● Testo da esaminare
────────
L’appello diventa internazionale
Continua la mobilitazione contro le pene stabilite dalla giustizia iraniana,
per Sakineh e tutti gli altri condannati
di Rosalba Castelletti
ROMA – Quasi 140 mila firmatari, tra cui sette Premi Nobel e due ministri della Cultura. Continua ad allungarsi l’appello di Repubblica per la scarcerazione di Sakineh Mohammadi Ashtiani, la quarantatreenne iraniana condannata alla lapidazione per adulterio e concorso in omicidio. Alle firme di decine di intellettuali francesi e italiani, tra cui i Premi Nobel Rita Levi Montalcini e Luc Montagnier, si aggiunge oggi anche quella di Frédéric Mitterand, ministro francese della Cultura e della Comunicazione. E intanto l’appello acquista un respiro sempre più europeo e internazionale: già rilanciato dal settimanale francese Le Nouvel Observateur (il cui sito rimanda a Repubblica per le adesioni), verrà ripreso anche dal quotidiano belga Le Soir e dal quotidiano lussemburghese franco-tedesco Tageblatt.
IL NOSTRO APPELLO PER SAKINEH 1
“Ieri a Bruxelles ho incontrato il Nobel iraniano Shirin Ebadi e mi ha detto di ringraziare l’Italia e La Repubblica per tutto quello che stanno facendo per il suo Paese”, dice il filosofo Daniel Salvatore Schiffer, promotore della petizione, commentando il successo della mobilitazione. Ma, aggiunge, non bisogna desistere. Schiffer ricorda che, oltre a Sakineh, altri 24 iraniani – 20 donne e quattro uomini – rischiano la morte sotto il colpo delle pietre e che nelle carceri iraniane vi sono oltre 800 prigionieri politici, decine dei quali sono stati condannati a morte.
────────
● Dati forniti
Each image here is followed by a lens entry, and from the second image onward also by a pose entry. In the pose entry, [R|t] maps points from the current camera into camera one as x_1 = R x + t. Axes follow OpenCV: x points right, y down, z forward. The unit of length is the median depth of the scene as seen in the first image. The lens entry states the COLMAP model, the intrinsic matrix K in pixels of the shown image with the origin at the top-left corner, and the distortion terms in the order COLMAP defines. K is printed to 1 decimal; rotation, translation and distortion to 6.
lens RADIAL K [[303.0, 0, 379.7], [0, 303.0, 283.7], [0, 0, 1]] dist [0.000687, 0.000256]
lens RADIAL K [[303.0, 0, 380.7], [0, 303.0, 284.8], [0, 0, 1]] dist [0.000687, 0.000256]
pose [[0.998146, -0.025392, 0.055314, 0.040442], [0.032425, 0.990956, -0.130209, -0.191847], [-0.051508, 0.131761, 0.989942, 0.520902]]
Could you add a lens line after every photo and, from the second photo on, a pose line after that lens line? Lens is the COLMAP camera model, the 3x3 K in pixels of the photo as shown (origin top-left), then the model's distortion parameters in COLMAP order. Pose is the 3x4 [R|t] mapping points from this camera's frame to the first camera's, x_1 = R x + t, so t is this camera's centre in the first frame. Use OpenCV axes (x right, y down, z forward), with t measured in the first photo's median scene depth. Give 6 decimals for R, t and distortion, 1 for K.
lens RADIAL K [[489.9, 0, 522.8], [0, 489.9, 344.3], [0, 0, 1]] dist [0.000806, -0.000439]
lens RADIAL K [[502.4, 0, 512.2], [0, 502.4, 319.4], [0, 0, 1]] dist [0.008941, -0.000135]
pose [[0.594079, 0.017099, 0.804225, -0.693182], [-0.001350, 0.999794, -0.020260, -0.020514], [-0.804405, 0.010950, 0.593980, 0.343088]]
────────
● Consegna
Nell'articolo sull'appello per Sakineh, quale quotidiano belga riprenderà l'appello? Rispondi con il nome del giornale, per favore.

● Soluzione
Le Soir.